### Problem to work on
Copy the lines below exactly, starting with the first and finishing with the one holding "25: (378, 362, 1.23)"; do not copy the pictures.

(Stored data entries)
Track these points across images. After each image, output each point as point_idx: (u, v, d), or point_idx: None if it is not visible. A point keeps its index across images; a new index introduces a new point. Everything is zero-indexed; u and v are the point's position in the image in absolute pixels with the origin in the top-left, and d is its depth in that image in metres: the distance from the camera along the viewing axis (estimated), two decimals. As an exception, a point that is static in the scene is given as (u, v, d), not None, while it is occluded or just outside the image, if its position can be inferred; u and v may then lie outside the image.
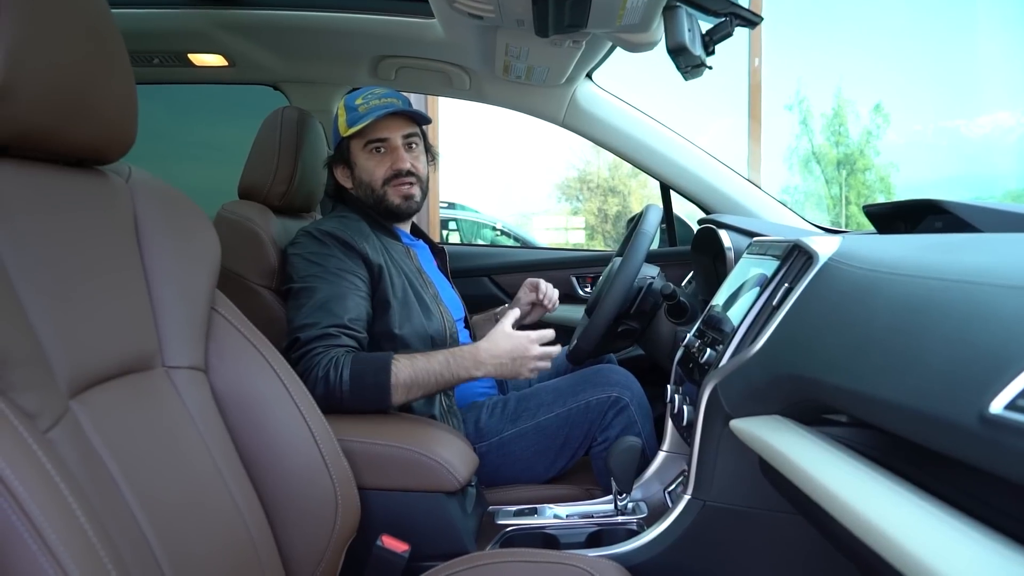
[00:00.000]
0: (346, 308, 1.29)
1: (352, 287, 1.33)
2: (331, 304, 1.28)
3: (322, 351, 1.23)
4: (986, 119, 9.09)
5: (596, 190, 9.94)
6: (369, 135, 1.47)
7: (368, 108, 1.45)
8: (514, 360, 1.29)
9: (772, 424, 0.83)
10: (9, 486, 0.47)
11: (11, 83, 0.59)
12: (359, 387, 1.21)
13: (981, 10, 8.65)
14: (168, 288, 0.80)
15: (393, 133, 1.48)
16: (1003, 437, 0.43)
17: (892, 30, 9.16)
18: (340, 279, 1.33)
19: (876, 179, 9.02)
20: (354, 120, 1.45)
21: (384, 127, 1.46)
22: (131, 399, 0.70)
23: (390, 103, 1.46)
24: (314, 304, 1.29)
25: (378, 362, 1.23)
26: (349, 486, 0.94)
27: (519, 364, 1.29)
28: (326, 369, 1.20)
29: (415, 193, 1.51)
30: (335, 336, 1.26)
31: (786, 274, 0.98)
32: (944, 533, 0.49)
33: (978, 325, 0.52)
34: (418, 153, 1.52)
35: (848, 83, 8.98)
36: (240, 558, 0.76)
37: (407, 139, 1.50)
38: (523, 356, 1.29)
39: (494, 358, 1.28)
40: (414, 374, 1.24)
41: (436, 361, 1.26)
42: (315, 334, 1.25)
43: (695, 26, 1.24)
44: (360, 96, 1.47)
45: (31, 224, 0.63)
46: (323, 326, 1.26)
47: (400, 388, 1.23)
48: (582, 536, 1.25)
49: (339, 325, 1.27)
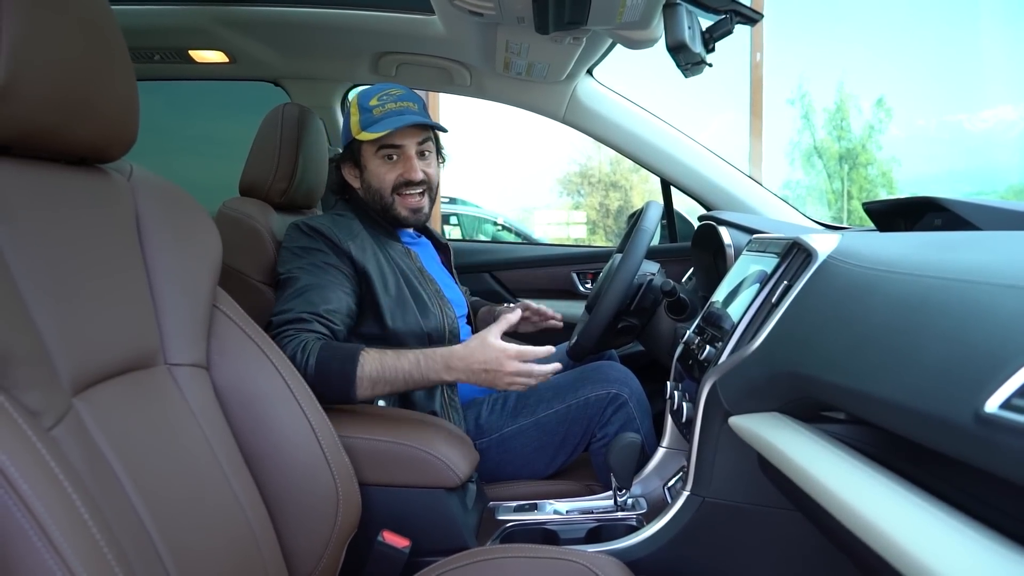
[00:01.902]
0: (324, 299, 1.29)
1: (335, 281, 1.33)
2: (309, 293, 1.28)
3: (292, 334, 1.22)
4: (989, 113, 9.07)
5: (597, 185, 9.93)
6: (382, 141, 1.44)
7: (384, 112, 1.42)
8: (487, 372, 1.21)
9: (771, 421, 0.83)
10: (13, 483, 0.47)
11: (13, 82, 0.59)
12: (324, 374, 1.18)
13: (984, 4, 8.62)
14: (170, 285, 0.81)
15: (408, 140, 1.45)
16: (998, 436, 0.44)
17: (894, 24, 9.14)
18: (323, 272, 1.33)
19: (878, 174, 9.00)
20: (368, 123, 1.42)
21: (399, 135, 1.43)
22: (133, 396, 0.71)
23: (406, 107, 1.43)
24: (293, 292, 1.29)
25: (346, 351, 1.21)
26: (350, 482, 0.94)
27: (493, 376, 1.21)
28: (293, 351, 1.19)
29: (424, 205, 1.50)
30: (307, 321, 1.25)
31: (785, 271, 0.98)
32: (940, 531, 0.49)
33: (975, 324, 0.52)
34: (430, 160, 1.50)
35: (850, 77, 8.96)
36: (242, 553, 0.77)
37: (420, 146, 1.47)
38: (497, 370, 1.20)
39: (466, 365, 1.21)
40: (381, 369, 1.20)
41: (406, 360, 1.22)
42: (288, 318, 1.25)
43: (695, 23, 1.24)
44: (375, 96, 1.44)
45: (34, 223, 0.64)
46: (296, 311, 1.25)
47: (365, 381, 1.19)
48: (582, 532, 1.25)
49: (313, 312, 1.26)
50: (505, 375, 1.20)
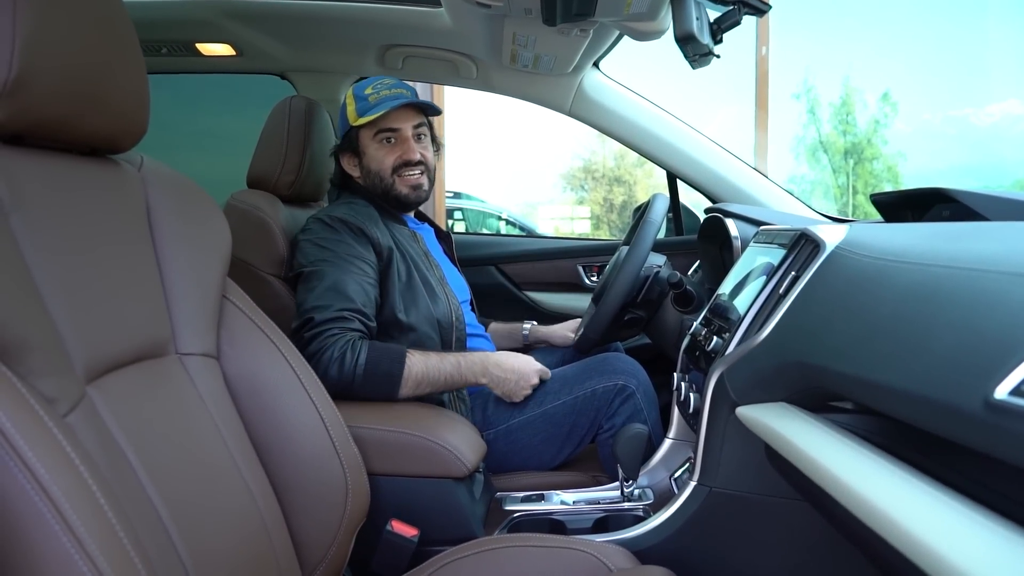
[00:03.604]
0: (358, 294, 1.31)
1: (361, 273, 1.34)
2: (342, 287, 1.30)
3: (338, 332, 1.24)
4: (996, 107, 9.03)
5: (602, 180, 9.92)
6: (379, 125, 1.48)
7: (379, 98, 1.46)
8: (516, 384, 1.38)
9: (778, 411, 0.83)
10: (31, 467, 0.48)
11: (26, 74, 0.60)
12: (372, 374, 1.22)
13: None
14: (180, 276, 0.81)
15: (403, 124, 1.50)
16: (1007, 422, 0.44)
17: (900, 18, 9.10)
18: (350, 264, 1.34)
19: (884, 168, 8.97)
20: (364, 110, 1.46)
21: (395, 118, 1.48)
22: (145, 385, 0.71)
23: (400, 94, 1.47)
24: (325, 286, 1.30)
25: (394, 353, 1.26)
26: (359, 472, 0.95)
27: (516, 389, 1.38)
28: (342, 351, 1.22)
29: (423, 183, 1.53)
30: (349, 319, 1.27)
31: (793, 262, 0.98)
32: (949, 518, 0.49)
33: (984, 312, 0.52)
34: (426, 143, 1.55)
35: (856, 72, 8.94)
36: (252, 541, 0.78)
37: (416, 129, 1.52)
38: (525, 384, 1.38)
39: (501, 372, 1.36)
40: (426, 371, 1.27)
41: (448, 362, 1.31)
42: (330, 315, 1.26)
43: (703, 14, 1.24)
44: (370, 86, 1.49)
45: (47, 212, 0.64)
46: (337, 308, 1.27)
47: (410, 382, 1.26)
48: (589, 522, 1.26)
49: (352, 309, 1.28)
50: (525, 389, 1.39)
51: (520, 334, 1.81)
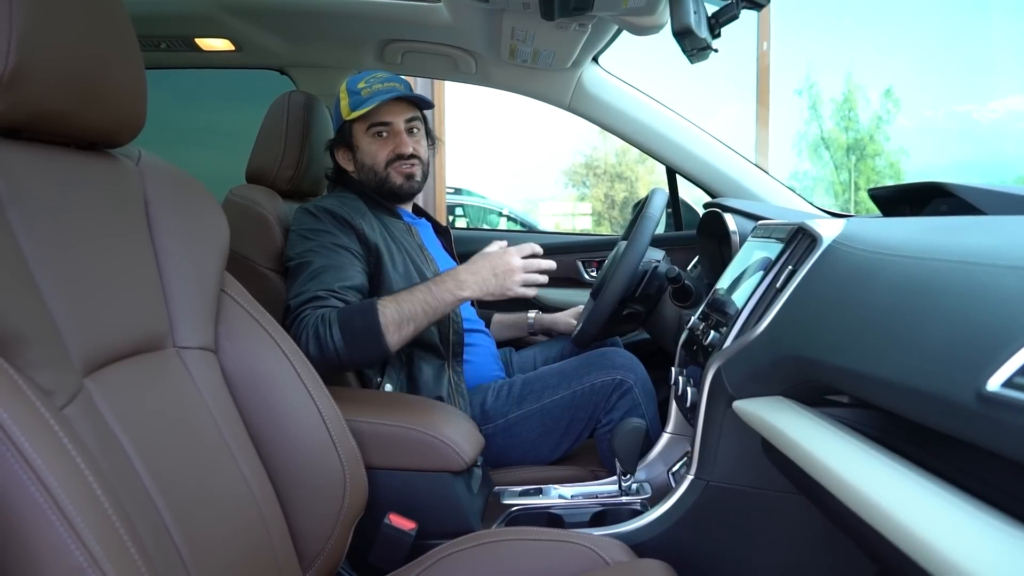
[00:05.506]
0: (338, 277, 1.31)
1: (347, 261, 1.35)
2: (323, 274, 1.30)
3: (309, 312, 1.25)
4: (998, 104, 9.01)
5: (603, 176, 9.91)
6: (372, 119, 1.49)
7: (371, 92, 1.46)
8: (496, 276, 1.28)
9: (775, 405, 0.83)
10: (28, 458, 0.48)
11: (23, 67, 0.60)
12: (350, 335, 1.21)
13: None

### Response to the task
Track these points across images. After each image, output each point as point_idx: (u, v, d), or point_idx: None if it is not visible. A point keeps its index across images; a new index introduces a new point. Everything is zero-indexed; u and v are the point's position in the image in absolute pixels with the origin in the top-left, and d is its depth in that image in metres: the distance from the camera along the viewing axis (estimated), two decimals. As an exception, a point that is static in the scene is given as (u, v, d), not None, while it is occluded or just outside the image, if its position can be inferred; u and v may then lie outside the image.
[00:00.000]
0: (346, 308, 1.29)
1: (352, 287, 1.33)
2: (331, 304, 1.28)
3: (322, 351, 1.23)
4: (986, 119, 9.09)
5: (596, 190, 9.94)
6: (369, 135, 1.47)
7: (368, 108, 1.45)
8: (514, 360, 1.29)
9: (772, 424, 0.83)
10: (9, 486, 0.47)
11: (11, 83, 0.59)
12: (359, 387, 1.21)
13: (981, 10, 8.65)
14: (168, 288, 0.80)
15: (393, 133, 1.48)
16: (1003, 437, 0.43)
17: (892, 30, 9.16)
18: (340, 279, 1.33)
19: (876, 179, 9.02)
20: (354, 120, 1.45)
21: (384, 127, 1.46)
22: (131, 399, 0.70)
23: (390, 103, 1.46)
24: (314, 304, 1.29)
25: (378, 362, 1.23)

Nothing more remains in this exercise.